Brutkey

Clive Thompson
@clive@saturation.social

behold the "HTML bomb"

it's a defensive counterattack on AI web-scrapers that persistently scrape and rescrape your web site, even when you tell them not to

the bomb file
looks like a tiny HTML page, but when scraped -- or even requested by a regular browser ...

... it unpacks into a huge-ass 10-gig HTML page ...

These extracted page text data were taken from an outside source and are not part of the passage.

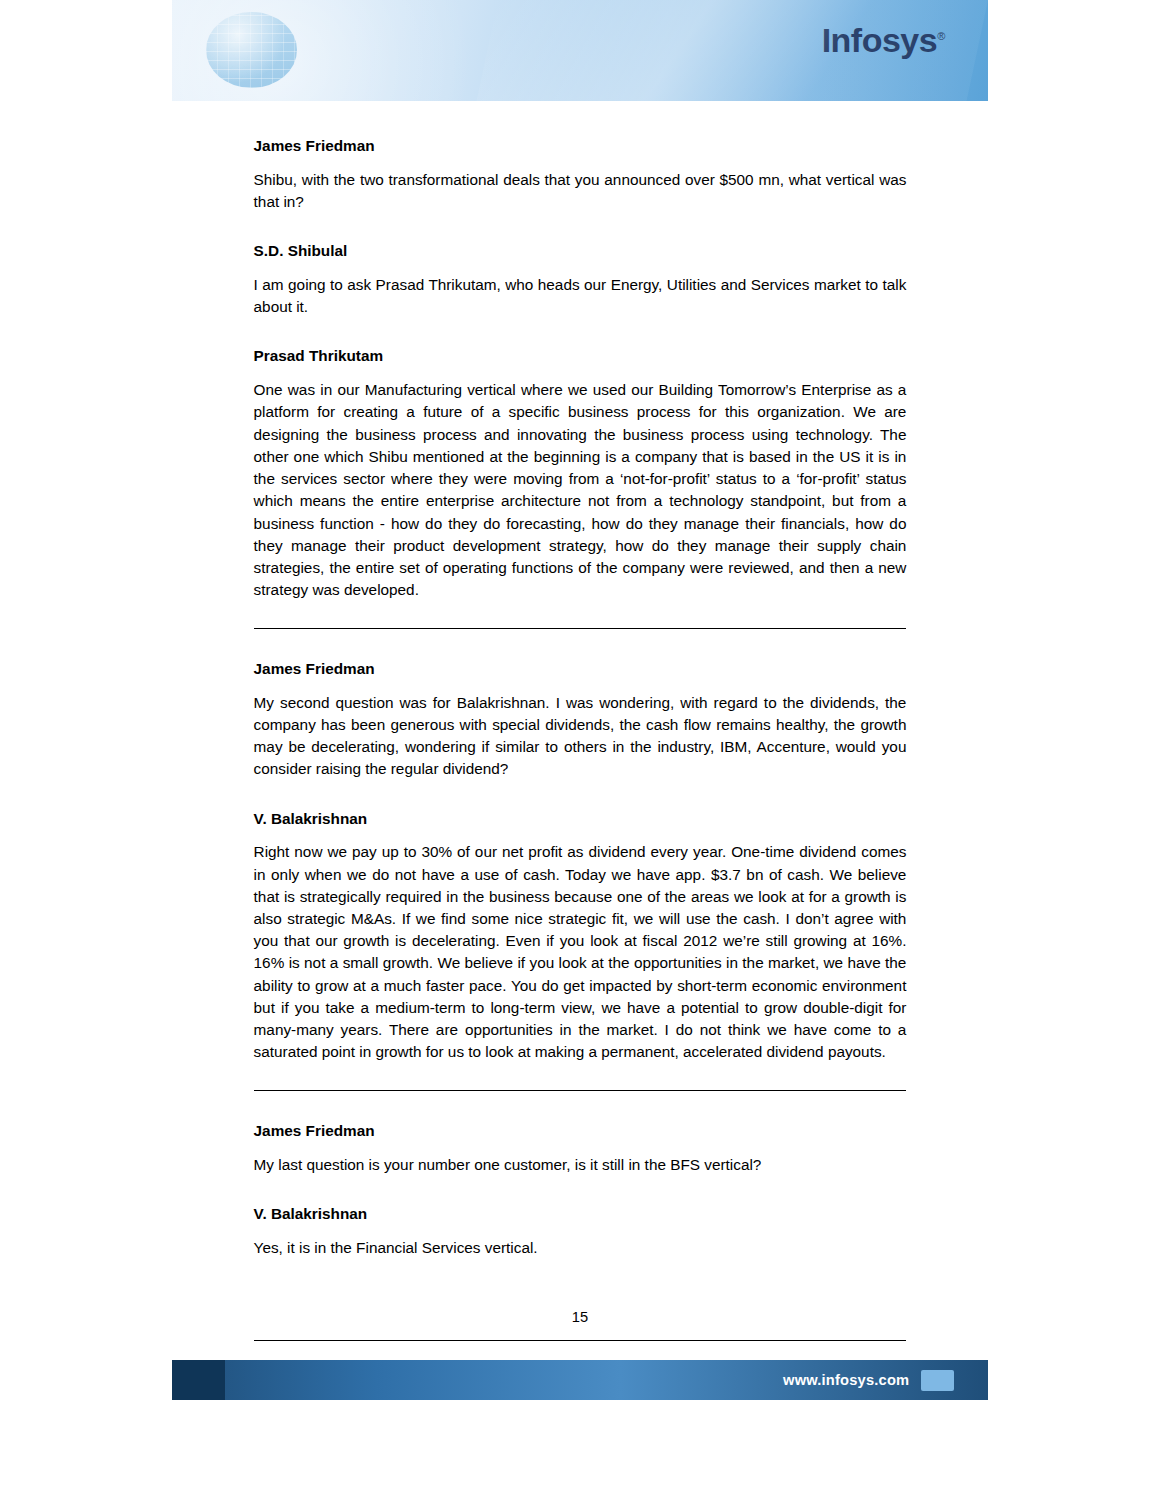Infosys®
James Friedman
Shibu, with the two transformational deals that you announced over $500 mn, what vertical was that in?
S.D. Shibulal
I am going to ask Prasad Thrikutam, who heads our Energy, Utilities and Services market to talk about it.
Prasad Thrikutam
One was in our Manufacturing vertical where we used our Building Tomorrow’s Enterprise as a platform for creating a future of a specific business process for this organization. We are designing the business process and innovating the business process using technology. The other one which Shibu mentioned at the beginning is a company that is based in the US it is in the services sector where they were moving from a ‘not-for-profit’ status to a ‘for-profit’ status which means the entire enterprise architecture not from a technology standpoint, but from a business function - how do they do forecasting, how do they manage their financials, how do they manage their product development strategy, how do they manage their supply chain strategies, the entire set of operating functions of the company were reviewed, and then a new strategy was developed.
James Friedman
My second question was for Balakrishnan. I was wondering, with regard to the dividends, the company has been generous with special dividends, the cash flow remains healthy, the growth may be decelerating, wondering if similar to others in the industry, IBM, Accenture, would you consider raising the regular dividend?
V. Balakrishnan
Right now we pay up to 30% of our net profit as dividend every year. One-time dividend comes in only when we do not have a use of cash. Today we have app. $3.7 bn of cash. We believe that is strategically required in the business because one of the areas we look at for a growth is also strategic M&As. If we find some nice strategic fit, we will use the cash. I don’t agree with you that our growth is decelerating. Even if you look at fiscal 2012 we’re still growing at 16%. 16% is not a small growth. We believe if you look at the opportunities in the market, we have the ability to grow at a much faster pace. You do get impacted by short-term economic environment but if you take a medium-term to long-term view, we have a potential to grow double-digit for many-many years. There are opportunities in the market. I do not think we have come to a saturated point in growth for us to look at making a permanent, accelerated dividend payouts.
James Friedman
My last question is your number one customer, is it still in the BFS vertical?
V. Balakrishnan
Yes, it is in the Financial Services vertical.
15
www.infosys.com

... which quickly crashes any browser or scraper

Item #6 in my latest "Linkfest" newsletter, free to read and subscribe to here:
https://buttondown.com/clivethompson/archive/linkfest-37-wind-theft-an-html-bomb-and-the-rice/

adison verlice
@adisonverlice@tweesecake.social

@clive@saturation.social you know what's even better than that? not putting it on the internet!
imo if you want to protect your content from AI, just keep it away from the public. my webstie excepts AI crawlers because i have no problem because, well, it's public. now internal resources i don
t except because that is information that is private. long story short, if you want to pprotect your website from AI crawlers, don't upload it to the internet in any way whatsoever. simple as that


David Chisnall (*Now with 50% more sarcasm!*)
@david_chisnall@infosec.exchange

@adisonverlice@tweesecake.social @clive@saturation.social

I fully endorse training AI on writing as incoherent as yours. Please keep it up!

adison verlice
@adisonverlice@tweesecake.social

@david_chisnall@infosec.exchange @clive@saturation.social in case you didn't understand, let me put it another way.
if you put your stuff, websites, files, on the public internet, it's opened. so if you don't want AI looking at your shit, get off the internet. don't operate a website. don't even operate a computer that connects to the public internet. hackers and intelligence agencies are more likely to pose harm to you than GPT-4 or google gemini

adison verlice
@adisonverlice@tweesecake.social

@david_chisnall@infosec.exchange @clive@saturation.social there is a difference between your browsing history, which AI should not be training on, and a public website. if you wonna operate a public website than you should have abbbbsolutely0problem with training. and if you do, then don't post anything on the internet. go fully off grid. no facebook, no twittter x, not even a mastodon instence. off the internet. everytime i make any post, i am under the acknowledgment that AI can find my posts, and i will allow it to do that because what's wrong with it? is AI murdering people? is AI just randomly uploading malware to your site? has AI itself threatened your family? that's the user who uses it, not the ai. and shame on the user if they do. point is, AI itself is not bad. give me a good explination on why AI is super bad. *AI is changing the weatther, it's menipulating mother nature and causing climate change and it's gonna set up a nucllear bomb using rain and thunder powers* is not a good answer. also, on the copyright issue, again, don't post it at all. not even a physical copy. or only cell it in rom disks that require purchasing. if you put it on the public internet you are asking for AI to come in. but then again, you're already doing that simply by being on mastodon, facebook, et cetera.

David Chisnall (*Now with 50% more sarcasm!*)
@david_chisnall@infosec.exchange

@adisonverlice@tweesecake.social @clive@saturation.social

That’s perfect! Incoherent English, typos, poor grammar, and logical fallacies, all in one post! Keep it up!

Can you generate content like this at scale? It’s ideal for poisoning LLM training!